Brano estratto |
============================================================

L’ho sempre negato fermamente ma
è venuto il momento di prendersi le proprie responsabilità. La manualità non è
il mio forte. Certo, ho avuto alcune occasioni di riscatto, come quando riuscii
a disintasare le tubature del lavandino della cucina – ricordo ancora
l’emozione nel non dover ricorrere all’idraulico – ma, in linea di massima,
ammetto che nell’eterna disfida tra l’astrattismo e la funzionalità, tendo
verso il primo termine. Queste due parole, segnate su un foglio bianco, isolate
da qualunque contesto, sembrano essere destinate a generare campi di forze
opposte, come le coppie storiche, tipo apollineo e dionisiaco, eros e tanatos,
l’introverso e l’estroverso, Sandra e Raimondo. Eppure, a parte le attitudini
personali alle riparazioni domestiche, l’astrattismo e la funzionalità, come
categoria delle cose, non sono poi lontani, una zona di congiunzione c’è e si
estende dall’oggetto quotidiano all’opera straordinaria.

============================================================

Elenco dei dati:
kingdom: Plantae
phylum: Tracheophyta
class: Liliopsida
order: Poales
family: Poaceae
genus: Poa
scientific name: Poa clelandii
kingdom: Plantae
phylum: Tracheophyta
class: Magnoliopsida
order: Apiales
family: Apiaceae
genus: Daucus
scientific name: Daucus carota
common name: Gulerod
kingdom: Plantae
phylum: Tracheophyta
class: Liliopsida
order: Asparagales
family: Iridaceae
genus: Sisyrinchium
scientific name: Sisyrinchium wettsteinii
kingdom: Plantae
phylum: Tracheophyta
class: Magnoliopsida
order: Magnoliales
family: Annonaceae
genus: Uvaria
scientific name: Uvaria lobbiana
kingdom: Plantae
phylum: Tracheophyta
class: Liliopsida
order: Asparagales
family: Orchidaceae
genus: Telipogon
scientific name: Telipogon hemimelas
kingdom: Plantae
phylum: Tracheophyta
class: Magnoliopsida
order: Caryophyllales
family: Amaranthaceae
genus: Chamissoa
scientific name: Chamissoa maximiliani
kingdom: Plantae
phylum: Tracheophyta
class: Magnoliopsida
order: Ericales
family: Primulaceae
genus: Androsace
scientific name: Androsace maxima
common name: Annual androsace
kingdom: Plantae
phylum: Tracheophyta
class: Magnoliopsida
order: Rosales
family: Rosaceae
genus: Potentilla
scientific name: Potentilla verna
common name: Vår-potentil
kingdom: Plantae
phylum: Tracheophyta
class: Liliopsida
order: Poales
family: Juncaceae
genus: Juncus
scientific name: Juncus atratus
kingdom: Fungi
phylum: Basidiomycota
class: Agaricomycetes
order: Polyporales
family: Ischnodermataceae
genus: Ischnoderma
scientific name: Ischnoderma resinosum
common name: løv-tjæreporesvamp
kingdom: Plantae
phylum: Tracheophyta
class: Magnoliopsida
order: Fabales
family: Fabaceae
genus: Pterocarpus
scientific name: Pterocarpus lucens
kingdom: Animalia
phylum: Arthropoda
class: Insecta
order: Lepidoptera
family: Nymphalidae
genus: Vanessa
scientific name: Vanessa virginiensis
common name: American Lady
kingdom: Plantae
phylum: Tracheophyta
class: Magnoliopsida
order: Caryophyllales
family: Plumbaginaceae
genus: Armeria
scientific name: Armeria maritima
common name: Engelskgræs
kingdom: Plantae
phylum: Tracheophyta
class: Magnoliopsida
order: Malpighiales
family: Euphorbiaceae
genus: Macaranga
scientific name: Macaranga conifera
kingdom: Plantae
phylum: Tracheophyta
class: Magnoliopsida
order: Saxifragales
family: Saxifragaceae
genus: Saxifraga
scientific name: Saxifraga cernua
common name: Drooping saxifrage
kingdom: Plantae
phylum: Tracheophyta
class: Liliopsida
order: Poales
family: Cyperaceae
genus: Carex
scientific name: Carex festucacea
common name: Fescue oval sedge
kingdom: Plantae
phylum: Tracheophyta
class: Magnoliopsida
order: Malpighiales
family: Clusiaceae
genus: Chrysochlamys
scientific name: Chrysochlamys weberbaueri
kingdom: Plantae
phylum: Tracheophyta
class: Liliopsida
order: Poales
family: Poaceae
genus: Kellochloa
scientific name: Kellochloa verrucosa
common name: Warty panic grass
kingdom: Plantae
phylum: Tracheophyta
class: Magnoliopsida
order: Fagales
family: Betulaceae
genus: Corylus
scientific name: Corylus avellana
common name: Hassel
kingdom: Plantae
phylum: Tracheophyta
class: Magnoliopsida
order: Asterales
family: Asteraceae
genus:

============================================================

Elenco delle consegne |
[a] Nel brano estratto, quale riparazione domestica riuscì a fare chi scrive?
[b] Nell'elenco dei dati, riporta soltanto le righe da quella con "order: Fabales" giù fino a quella con "family: Cyperaceae", entrambe comprese. In queste righe cambia "genus" in "genere" e lascia invariato tutto il resto.

Soluzioni |
[a] Riuscì a disintasare le tubature del lavandino della cucina.

[b]
order: Fabales
family: Fabaceae
genere: Pterocarpus
scientific name: Pterocarpus lucens
kingdom: Animalia
phylum: Arthropoda
class: Insecta
order: Lepidoptera
family: Nymphalidae
genere: Vanessa
scientific name: Vanessa virginiensis
common name: American Lady
kingdom: Plantae
phylum: Tracheophyta
class: Magnoliopsida
order: Caryophyllales
family: Plumbaginaceae
genere: Armeria
scientific name: Armeria maritima
common name: Engelskgræs
kingdom: Plantae
phylum: Tracheophyta
class: Magnoliopsida
order: Malpighiales
family: Euphorbiaceae
genere: Macaranga
scientific name: Macaranga conifera
kingdom: Plantae
phylum: Tracheophyta
class: Magnoliopsida
order: Saxifragales
family: Saxifragaceae
genere: Saxifraga
scientific name: Saxifraga cernua
common name: Drooping saxifrage
kingdom: Plantae
phylum: Tracheophyta
class: Liliopsida
order: Poales
family: Cyperaceae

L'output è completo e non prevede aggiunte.